## Problem
With the pictures left out, write out the records verbatim.

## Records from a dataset
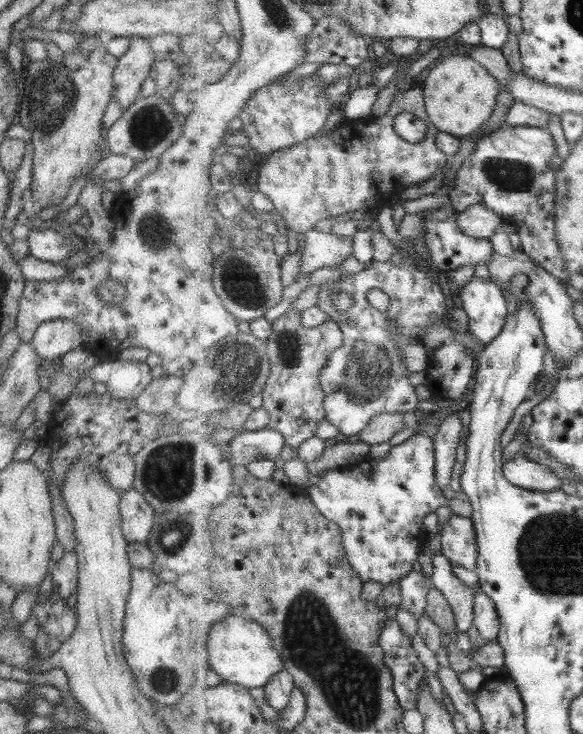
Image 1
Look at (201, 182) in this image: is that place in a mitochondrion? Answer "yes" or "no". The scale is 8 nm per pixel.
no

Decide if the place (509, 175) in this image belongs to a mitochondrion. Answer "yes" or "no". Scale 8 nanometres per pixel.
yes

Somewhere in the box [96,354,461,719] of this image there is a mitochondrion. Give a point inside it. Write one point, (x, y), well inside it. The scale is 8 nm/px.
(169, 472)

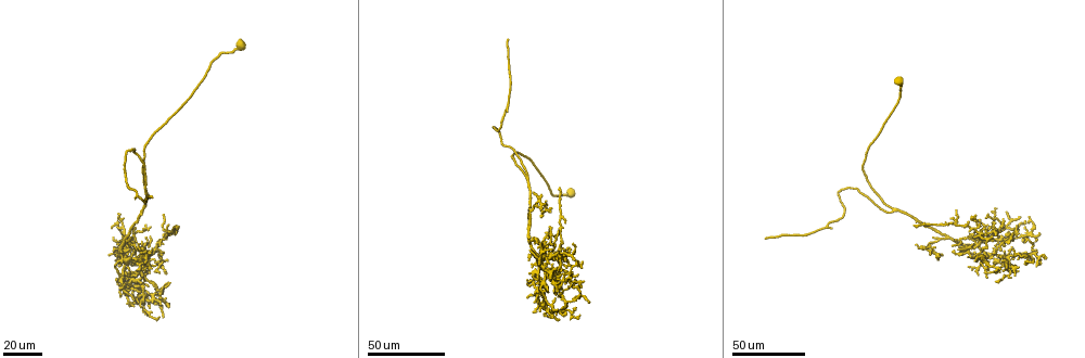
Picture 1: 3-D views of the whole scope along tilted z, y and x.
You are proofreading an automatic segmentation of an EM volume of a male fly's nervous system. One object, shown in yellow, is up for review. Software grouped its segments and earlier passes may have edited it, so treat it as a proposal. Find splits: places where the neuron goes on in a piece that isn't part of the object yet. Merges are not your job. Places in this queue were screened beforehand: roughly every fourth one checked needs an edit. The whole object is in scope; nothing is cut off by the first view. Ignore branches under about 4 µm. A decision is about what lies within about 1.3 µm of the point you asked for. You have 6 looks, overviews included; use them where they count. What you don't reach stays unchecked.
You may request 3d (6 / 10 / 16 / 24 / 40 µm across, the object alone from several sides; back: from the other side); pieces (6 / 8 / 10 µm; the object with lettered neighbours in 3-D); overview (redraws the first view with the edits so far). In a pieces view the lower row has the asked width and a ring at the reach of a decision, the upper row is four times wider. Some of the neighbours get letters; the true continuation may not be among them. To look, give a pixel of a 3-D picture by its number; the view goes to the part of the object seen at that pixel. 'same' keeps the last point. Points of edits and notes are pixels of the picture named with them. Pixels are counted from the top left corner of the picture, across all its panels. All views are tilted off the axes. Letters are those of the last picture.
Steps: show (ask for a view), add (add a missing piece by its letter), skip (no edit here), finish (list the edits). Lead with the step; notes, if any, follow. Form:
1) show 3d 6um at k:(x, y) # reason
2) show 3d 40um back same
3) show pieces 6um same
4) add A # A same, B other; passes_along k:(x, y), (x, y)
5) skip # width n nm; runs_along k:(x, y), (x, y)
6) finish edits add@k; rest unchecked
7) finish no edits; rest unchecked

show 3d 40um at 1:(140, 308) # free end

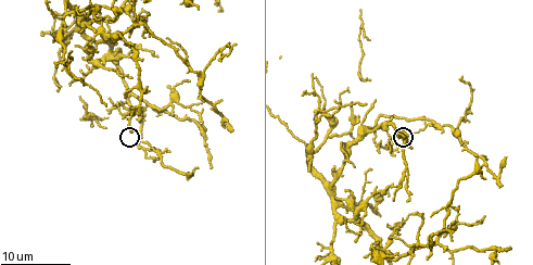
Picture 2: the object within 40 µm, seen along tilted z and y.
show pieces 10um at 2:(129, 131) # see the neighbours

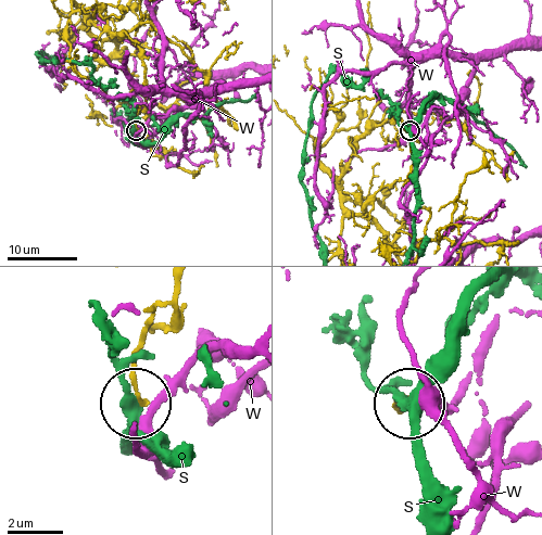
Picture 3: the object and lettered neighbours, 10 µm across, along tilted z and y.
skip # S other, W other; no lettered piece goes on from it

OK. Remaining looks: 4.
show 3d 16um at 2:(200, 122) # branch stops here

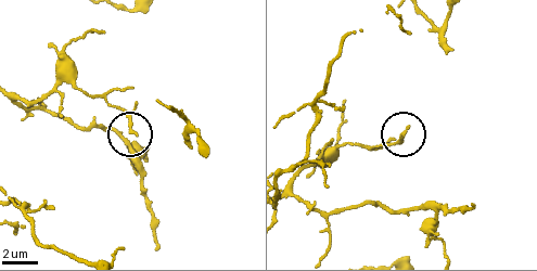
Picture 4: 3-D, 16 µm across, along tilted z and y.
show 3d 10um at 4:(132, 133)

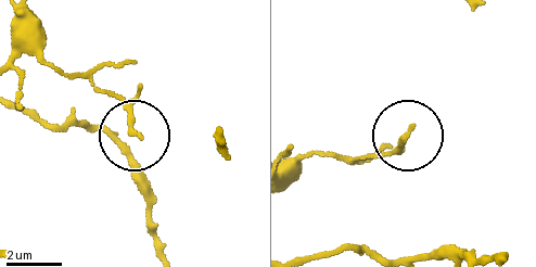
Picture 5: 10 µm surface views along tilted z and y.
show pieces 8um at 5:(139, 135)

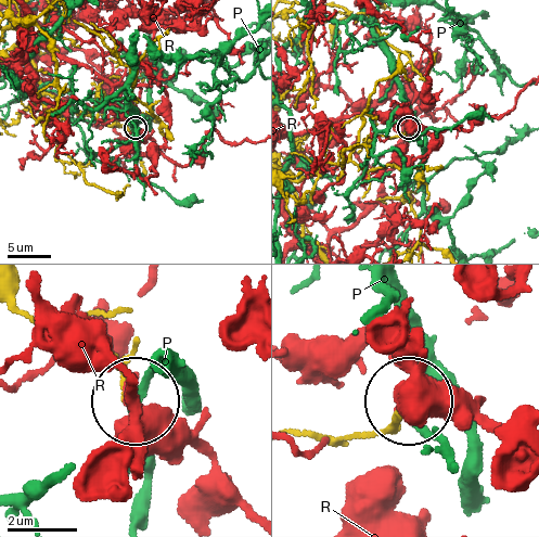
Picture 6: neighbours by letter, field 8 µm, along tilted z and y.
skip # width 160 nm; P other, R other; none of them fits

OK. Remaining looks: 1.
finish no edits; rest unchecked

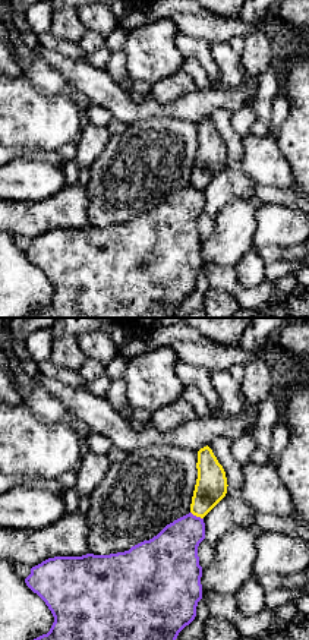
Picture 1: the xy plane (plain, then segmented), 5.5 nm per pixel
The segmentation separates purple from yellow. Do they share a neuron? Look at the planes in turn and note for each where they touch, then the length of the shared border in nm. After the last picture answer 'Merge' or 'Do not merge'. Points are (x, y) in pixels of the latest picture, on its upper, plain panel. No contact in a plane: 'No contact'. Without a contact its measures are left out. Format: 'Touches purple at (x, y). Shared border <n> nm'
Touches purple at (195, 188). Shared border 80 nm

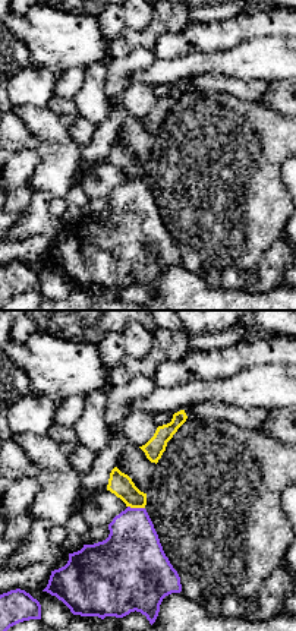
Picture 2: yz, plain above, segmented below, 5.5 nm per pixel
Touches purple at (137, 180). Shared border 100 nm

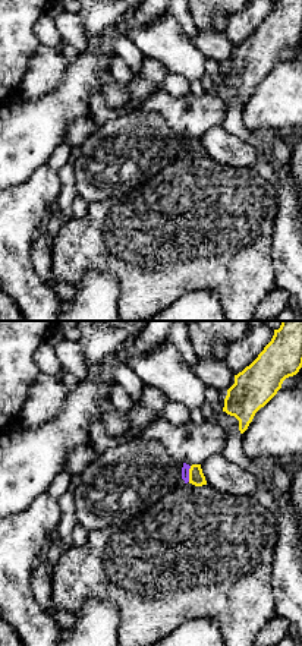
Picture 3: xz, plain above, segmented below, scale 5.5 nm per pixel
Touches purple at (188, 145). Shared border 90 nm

## Result of the exercise
Image 1
Look at (201, 182) in this image: is that place in a mitochondrion? Answer "yes" or "no". The scale is 8 nm per pixel.
no

Decide if the place (509, 175) in this image belongs to a mitochondrion. Answer "yes" or "no". Scale 8 nanometres per pixel.
yes

Somewhere in the box [96,354,461,719] of this image there is a mitochondrion. Give a point inside it. Write one point, (x, y), well inside it. The scale is 8 nm/px.
(169, 472)

Picture 1: 3-D views of the whole scope along tilted z, y and x.
You are proofreading an automatic segmentation of an EM volume of a male fly's nervous system. One object, shown in yellow, is up for review. Software grouped its segments and earlier passes may have edited it, so treat it as a proposal. Find splits: places where the neuron goes on in a piece that isn't part of the object yet. Merges are not your job. Places in this queue were screened beforehand: roughly every fourth one checked needs an edit. The whole object is in scope; nothing is cut off by the first view. Ignore branches under about 4 µm. A decision is about what lies within about 1.3 µm of the point you asked for. You have 6 looks, overviews included; use them where they count. What you don't reach stays unchecked.
You may request 3d (6 / 10 / 16 / 24 / 40 µm across, the object alone from several sides; back: from the other side); pieces (6 / 8 / 10 µm; the object with lettered neighbours in 3-D); overview (redraws the first view with the edits so far). In a pieces view the lower row has the asked width and a ring at the reach of a decision, the upper row is four times wider. Some of the neighbours get letters; the true continuation may not be among them. To look, give a pixel of a 3-D picture by its number; the view goes to the part of the object seen at that pixel. 'same' keeps the last point. Points of edits and notes are pixels of the picture named with them. Pixels are counted from the top left corner of the picture, across all its panels. All views are tilted off the axes. Letters are those of the last picture.
Steps: show (ask for a view), add (add a missing piece by its letter), skip (no edit here), finish (list the edits). Lead with the step; notes, if any, follow. Form:
1) show 3d 6um at k:(x, y) # reason
2) show 3d 40um back same
3) show pieces 6um same
4) add A # A same, B other; passes_along k:(x, y), (x, y)
5) skip # width n nm; runs_along k:(x, y), (x, y)
6) finish edits add@k; rest unchecked
7) finish no edits; rest unchecked

show 3d 40um at 1:(140, 308) # free end

Picture 2: the object within 40 µm, seen along tilted z and y.
show pieces 10um at 2:(129, 131) # see the neighbours

Picture 3: the object and lettered neighbours, 10 µm across, along tilted z and y.
skip # S other, W other; no lettered piece goes on from it

OK. Remaining looks: 4.
show 3d 16um at 2:(200, 122) # branch stops here

Picture 4: 3-D, 16 µm across, along tilted z and y.
show 3d 10um at 4:(132, 133)

Picture 5: 10 µm surface views along tilted z and y.
show pieces 8um at 5:(139, 135)

Picture 6: neighbours by letter, field 8 µm, along tilted z and y.
skip # width 160 nm; P other, R other; none of them fits

OK. Remaining looks: 1.
finish no edits; rest unchecked

Picture 1: the xy plane (plain, then segmented), 5.5 nm per pixel
The segmentation separates purple from yellow. Do they share a neuron? Look at the planes in turn and note for each where they touch, then the length of the shared border in nm. After the last picture answer 'Merge' or 'Do not merge'. Points are (x, y) in pixels of the latest picture, on its upper, plain panel. No contact in a plane: 'No contact'. Without a contact its measures are left out. Format: 'Touches purple at (x, y). Shared border <n> nm'
Touches purple at (195, 188). Shared border 80 nm

Picture 2: yz, plain above, segmented below, 5.5 nm per pixel
Touches purple at (137, 180). Shared border 100 nm

Picture 3: xz, plain above, segmented below, scale 5.5 nm per pixel
Touches purple at (188, 145). Shared border 90 nm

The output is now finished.